A joint venture led by Shui On Land has won the land-use rights to develop a residential project on a plot in Shanghai’s Yangpu district with a bid of RMB 2.38 billion ($340 million).
A wholly owned subsidiary of Shui On holds 60 percent of the JV, with the remaining 40 percent held by state-owned developer Shanghai Yangshupu, according to a Thursday filing with the Hong Kong stock exchange.
The parties plan to develop the 16,993.8 square metre (182,920 square foot) parcel on Pingliang Street into a heritage preservation project incorporating a high-end, low-density residential community, Shanghai-based Shui On said.
“The group is optimistic about the long-term prospects of the project, and considers it to be a strategic addition that will enhance the group’s market share and influence in Shanghai’s luxury residential market,” said chairman Vincent Lo. “The group anticipates the land will contribute good property sales income and strengthen the group’s financial position.”
Upmarket Riverside Zone
Situated in the Yangpu Riverside Zone about 2 kilometres (1.2 miles) from the Huangpu River, land parcel 03B3-01 at Block 6 of Pingliang Street is bounded by Xuchang Road to the east, Yangzhou Road to the south, Fenzhou Road to the west and Pingliang Road to the north.
The site sits near the Inner Ring Road elevated expressway in an area home to the headquarters of several internet firms. The plot is permitted for residential use for a term of 70 years with a gross floor area of 23,791.3 square metres, meaning the JV is paying roughly RMB 100,037 ($14,180) per square metre of potential GFA at the project.
“Given its location and development potential, the land is appealing to high-net-worth individuals, and the demand for high-end residential development is expected to be on the rise,” Shui On said.
The maximum capital commitment of the JV will be RMB 3.69 billion ($520 million), to be contributed by the partners on a pro rata basis.
Riding Out Xintiandi Stumble
Despite the cancelled Hong Kong IPO of its Xintiandi unit earlier this year, Shui On has remained upbeat as it continues to churn out sales and profit figures that most mainland developers would envy.
The group’s contracted property sales for the first half of 2022 rose by 55 percent year-on-year to RMB 18.7 billion (now $2.7 billion), Shui On said in its interim report released in September.
First-half profit attributable to shareholders eased to RMB 779 million from RMB 1.29 billion in the year-earlier period as the Chinese currency’s depreciation against the US dollar amplified foreign exchange losses.

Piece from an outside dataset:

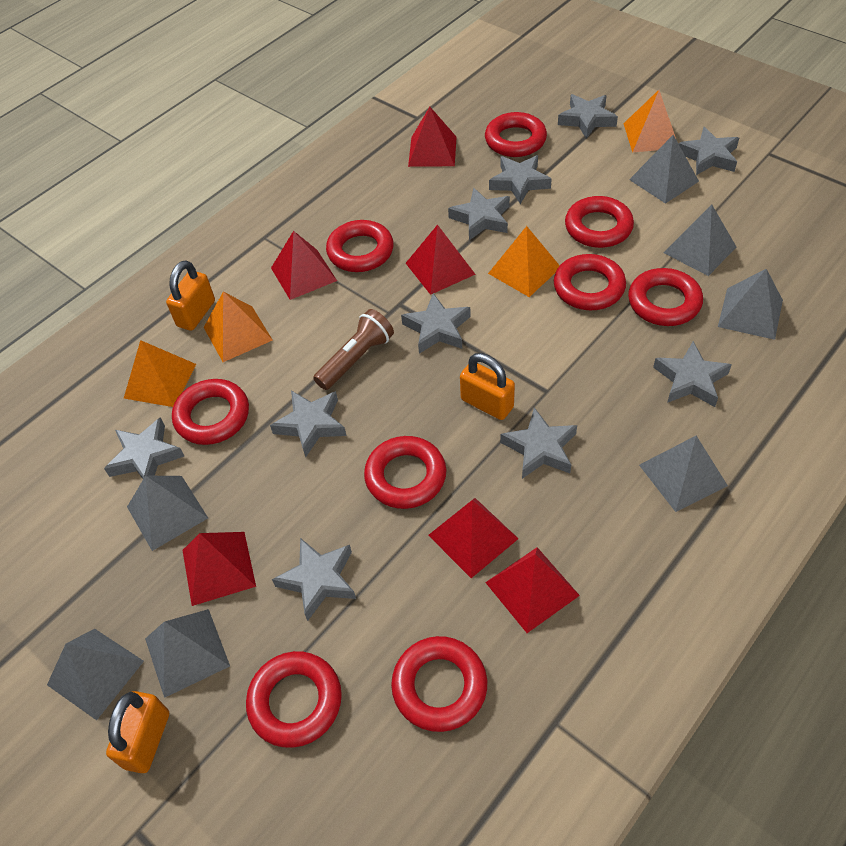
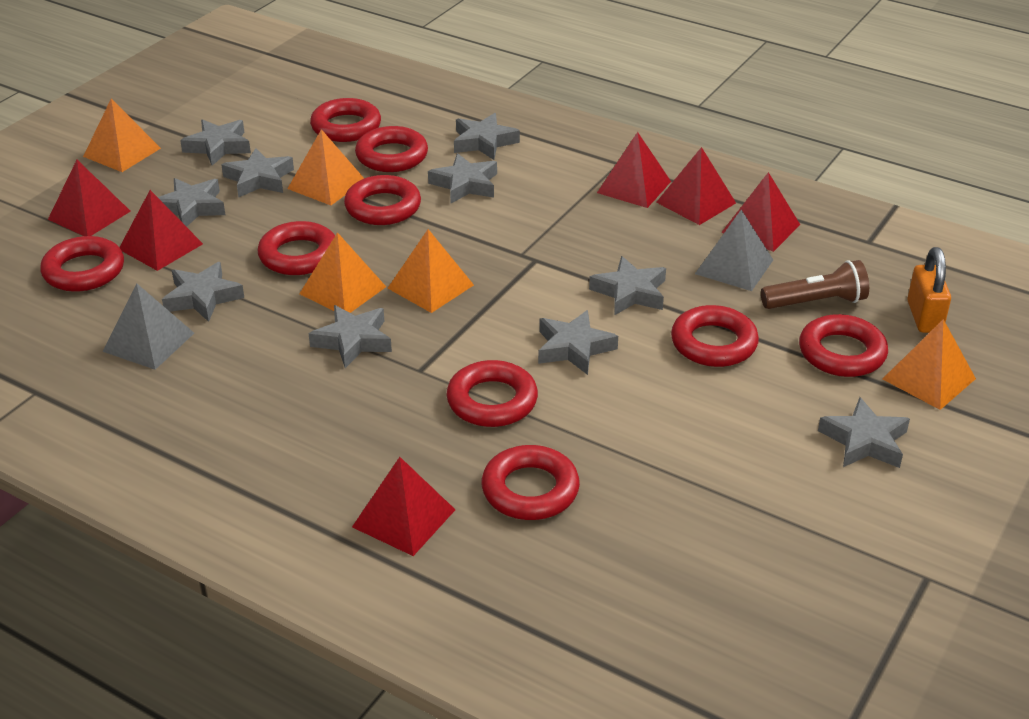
grey pyramid: [47,629,144,720] [127,476,208,551] [145,609,230,698] [629,135,699,204] [639,436,728,512] [663,205,736,276] [718,269,783,340] = 7 -> [102,283,194,370] [695,210,773,291] = 2
orange padlock: [106,691,169,773] [166,260,215,331] [460,353,515,420] = 3 -> [907,247,951,333] = 1
orange pyramid: [124,340,196,407] [204,292,272,362] [488,226,560,297] [623,90,676,152] = 4 -> [83,98,161,172] [287,129,364,205] [299,232,386,313] [388,229,474,313] [883,319,976,410] = 5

The application for the listing of stand-alone entity Shui On Xintiandi — the holder of Shui On’s portfolio of 13 completed commercial assets, including Shanghai Xintiandi, the landmark shopping and entertainment complex in China’s commercial capital — lapsed into inactive status in March.
In August of last year, sources told Bloomberg that Shui On aimed to raise at least $500 million from the spin-off of the Xintiandi unit.
“We will proceed with this transformation of our group when there is a better market window,” Lo said in the interim report.